Provided records START

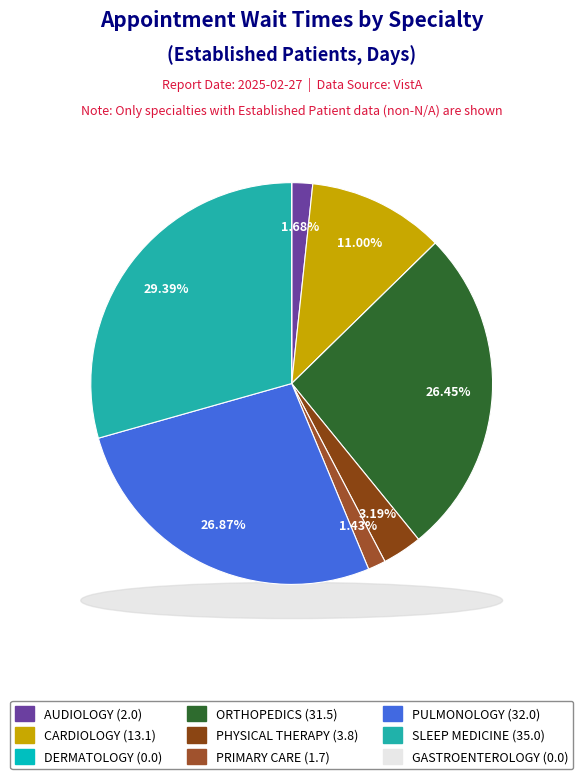

Which slice is the smallest?

DERMATOLOGY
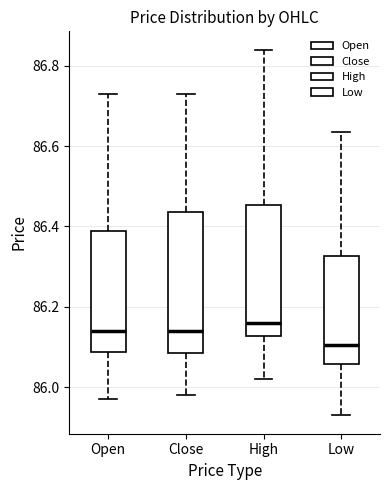

Reading left to right, read every box against the y-axis: the position of its median line, the range the box covers, and the ends of its whiskers. The values are not printed on the chart, so give them approximately, as read against the axis.

Open: median 86.14, box 86.08 to 86.40, whiskers 85.98 to 86.74
Close: median 86.14, box 86.08 to 86.44, whiskers 85.98 to 86.74
High: median 86.16, box 86.12 to 86.46, whiskers 86.02 to 86.84
Low: median 86.10, box 86.06 to 86.32, whiskers 85.94 to 86.64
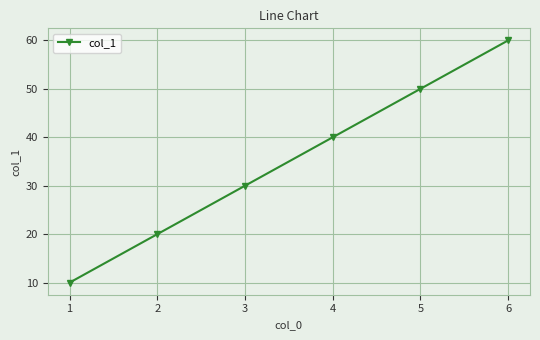

Read the value at 6.

60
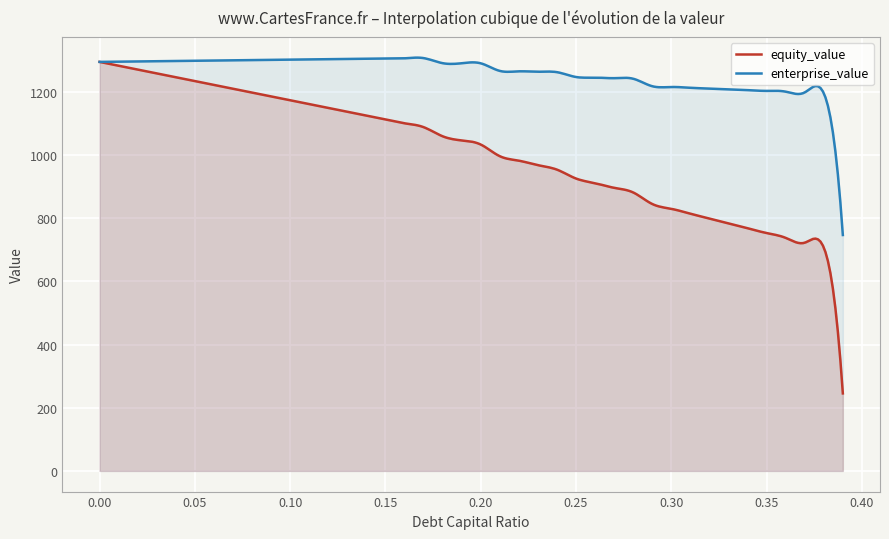

How many lines are shown in the chart?

2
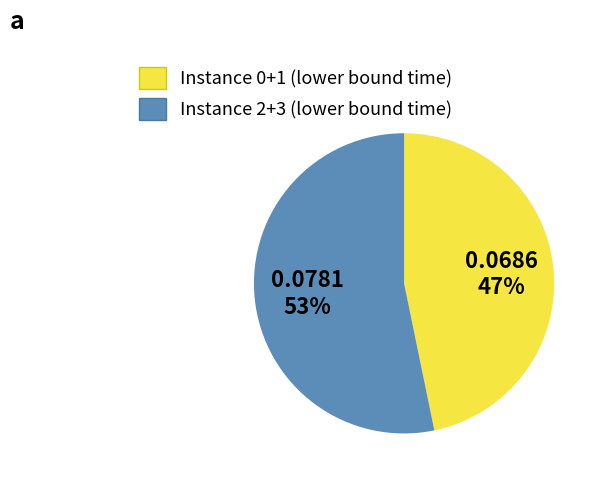

Is there any slice that represents more than half of the pie?

Yes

Provided records END

#### [Instructions for the task]
Reproduce the listing above line for line with its wording unchanged, and leave out the pictures.

#### [Answer area]
Which slice is the smallest?

DERMATOLOGY

Reading left to right, read every box against the y-axis: the position of its median line, the range the box covers, and the ends of its whiskers. The values are not printed on the chart, so give them approximately, as read against the axis.

Open: median 86.14, box 86.08 to 86.40, whiskers 85.98 to 86.74
Close: median 86.14, box 86.08 to 86.44, whiskers 85.98 to 86.74
High: median 86.16, box 86.12 to 86.46, whiskers 86.02 to 86.84
Low: median 86.10, box 86.06 to 86.32, whiskers 85.94 to 86.64

Read the value at 6.

60

How many lines are shown in the chart?

2

Is there any slice that represents more than half of the pie?

Yes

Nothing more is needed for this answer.